Recordemos el famoso episodio de los tres misteriosos personajes que Abraham hospedó y a quienes ofreció alimento bajo la encina de Mambré. El arte cristiano ha interpretado estos tres visitantes como el mism Dios, según lo sugiere el icono «La Trinidad» del pintor y monje ruso Andrei Rublev.
La realidad como presencia de Dios
Todo esto nos recuerda que la realidad que nos rodea alberga la presencia de Dios y que, para encontrarlo, es necesario educar nuestra mirada y acrecentar nuestra sensibilidad. Debemos ir más allá de lo evidente y de la superficie para descubrirlo en la profundidad de lo real.
Esto es precisamente lo que hacen Simeón y Ana, así como los pastores, los magos, los discípulos y Juan el Bautista. Ninguno de ellos estuvo exento de dificultades para ver más allá de lo perceptible a simple vista, pero de una forma u otra fueron capaces de encontrarse con Dios.
Capaces de una mirada nueva
Ahora, esta tarea nos corresponde a nosotros. Se trata de ser capaces de reconocer a Dios en las personas que encontramos, en el entorno en el que nos movemos y en los acontecimientos que vivimos, sin quedarnos anclados en la creencia de que para estar en su presencia debemos acudir exclusivamente a la Iglesia. Es evidente que allí podemos encontrarlo, pero Dios es más grande que cualquier espacio que hayamos construido para Él; su Ser desborda los límites del tiempo y del espacio.
Además, también debemos ser capaces de discernir la presencia de Dios en lo que llamamos los «signos de los tiempos», aquellas señales que nos indican que algo debe cambiar, que ha llegado el momento de tomar una decisión. No actuar, en muchos casos, significa retroceder o desviarnos de la meta. Los signos de los tiempos suelen manifestarse a través de crisis y cambios, llamándonos a actuar de forma creativa según el Espíritu, y no de manera repetitiva, dominados por el miedo o las inercias del pasado.
Conclusión
Como Iglesia, como comunidad misionera y en salida—según la expresión del Papa Francisco—, estamos llamados a no permanecer en nuestra zona de comodidad.
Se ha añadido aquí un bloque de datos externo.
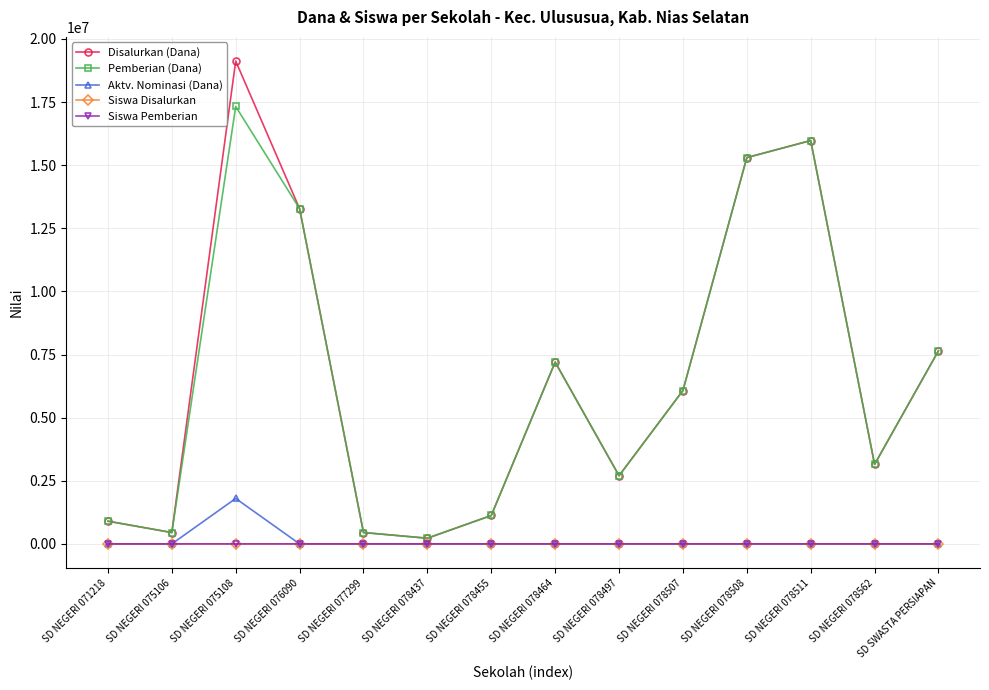

Which category has the highest value across all series?

SD NEGERI 075108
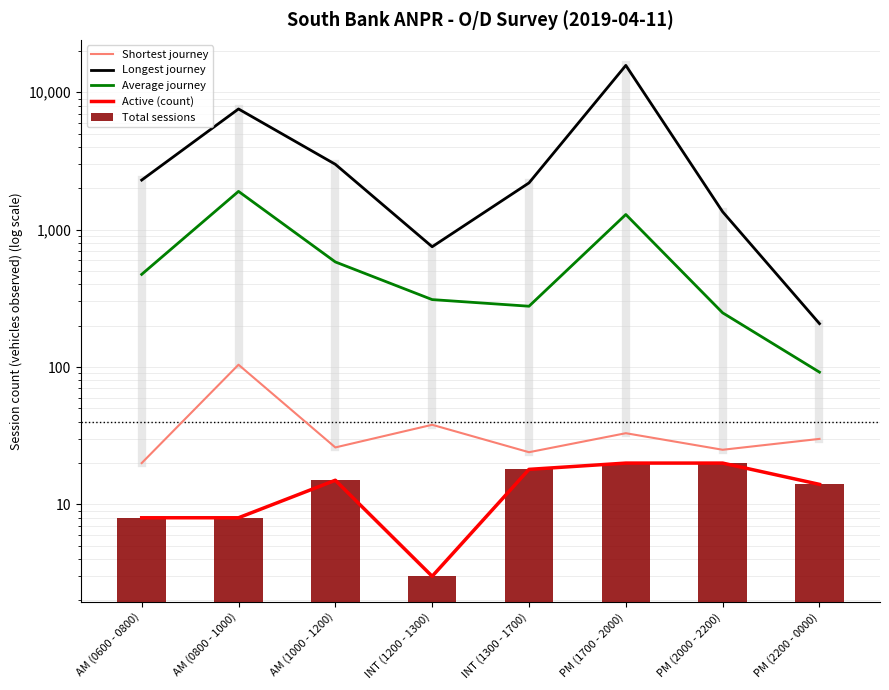

Is it true that Active (count) equals 25.0 at INT (1300 - 1700)?

False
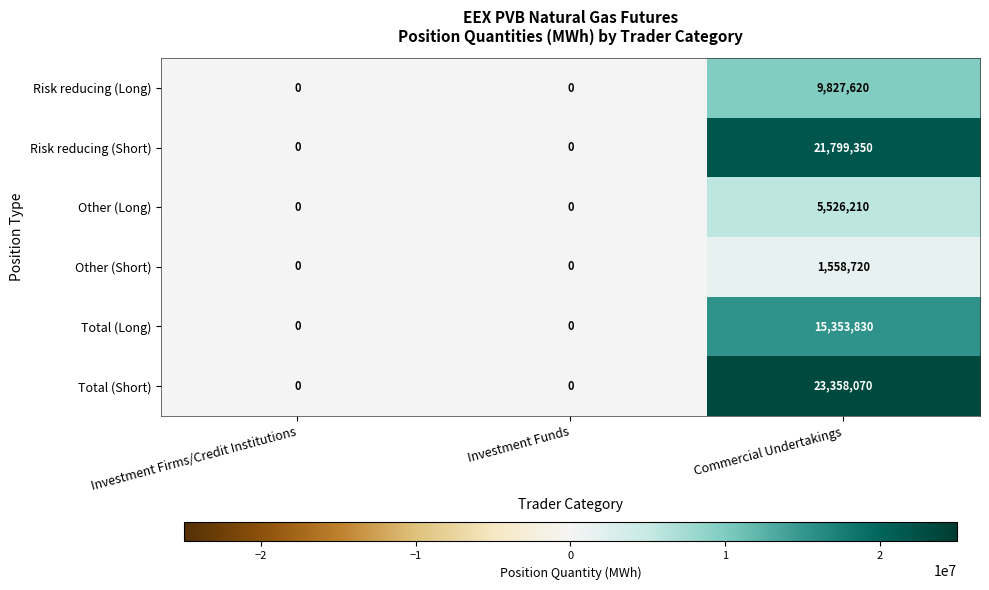

Which series has the largest total across all categories?

Total (Short)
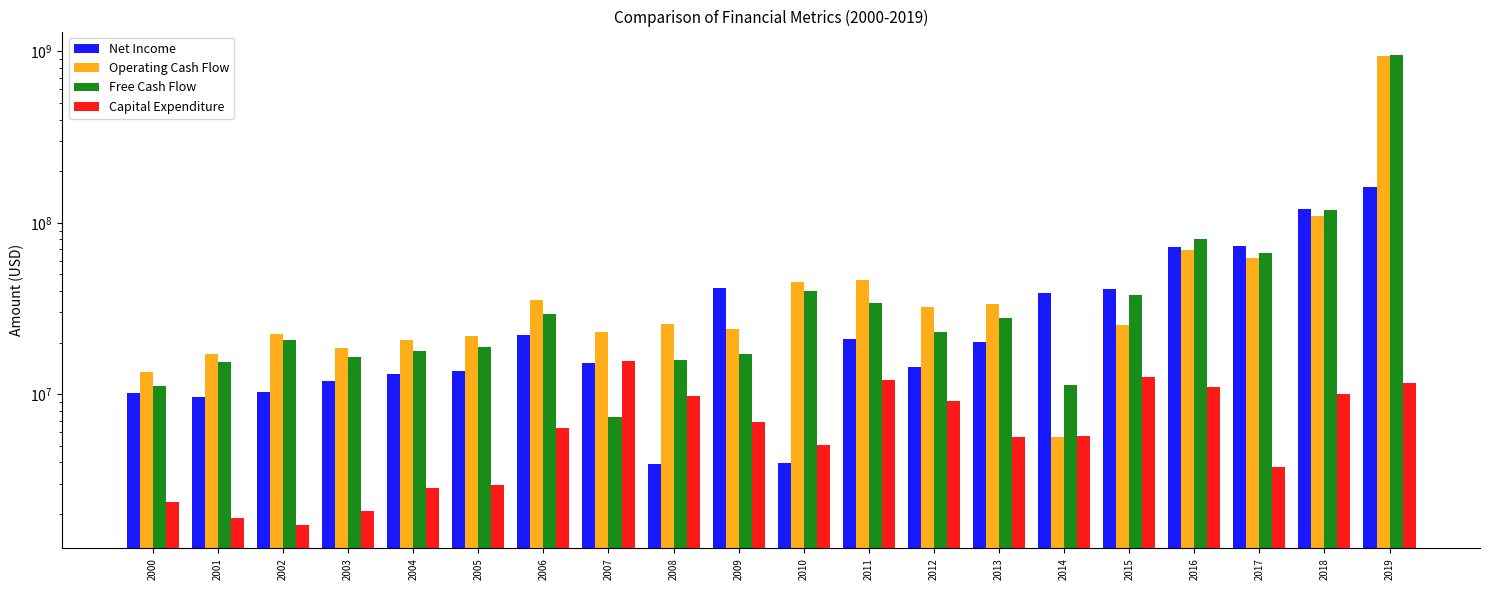

How many groups of bars are there?

20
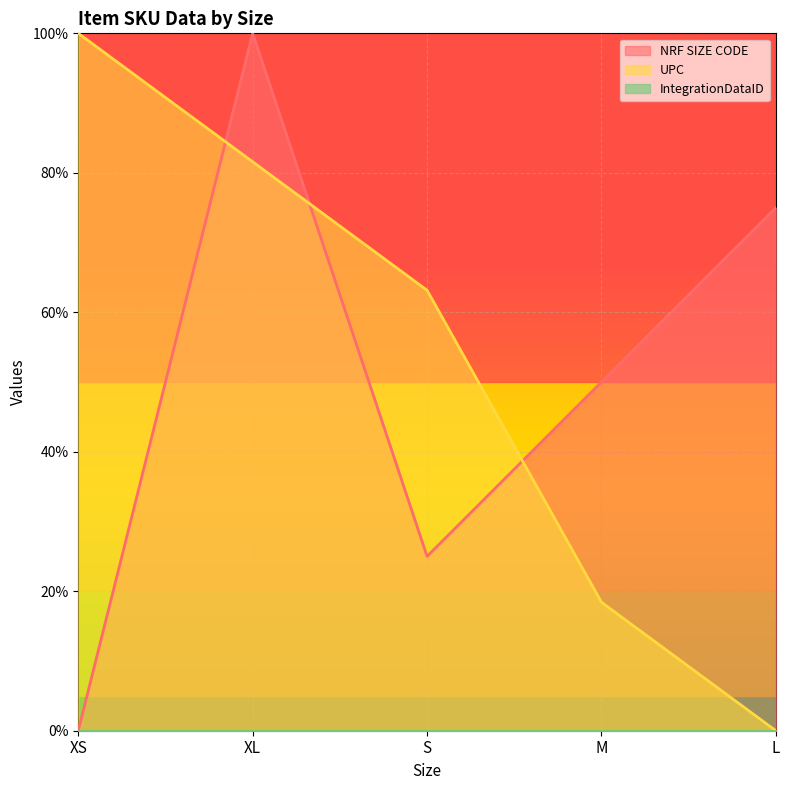

Between S and L, which series saw the biggest shift?

UPC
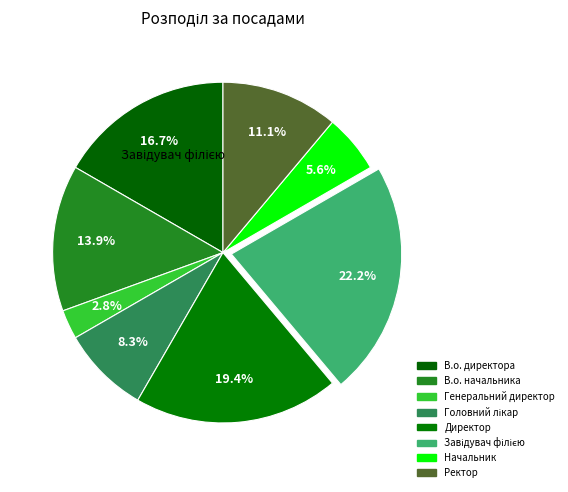

Count the number of slices in the pie.

8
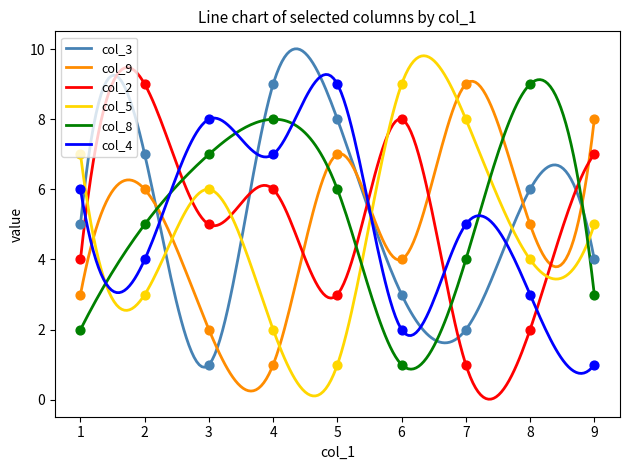

Which series contains the lowest Y value?

col_3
Debemos aprender a leer los momentos de dificultad para afrontarlos con valentía y fidelidad al Evangelio. Los retos que se nos presentan son, para el creyente, el lenguaje a través del cual Dios nos pide una conversión continua y una vida más auténtica.
Dios se nos manifiesta en los pobres materiales, como Jesús, que no tenía un techo donde descansar. También se hace presente en los pobres espirituales que la sociedad genera para convertirlos en consumidores de deseos insaciables. Lo encontramos en las víctimas de la violencia, del abuso, de la intolerancia, del racismo y, en general, en los marginados de la sociedad y de la Iglesia, aquellos a quienes Jesús dedicó un interés especial durante toda su vida.
Allí debemos estar nosotros, como Simeón y Ana: con una mirada capaz de descubrir a Dios más allá de lo visible, reconociendo su presencia real y misteriosa en el corazón de la historia.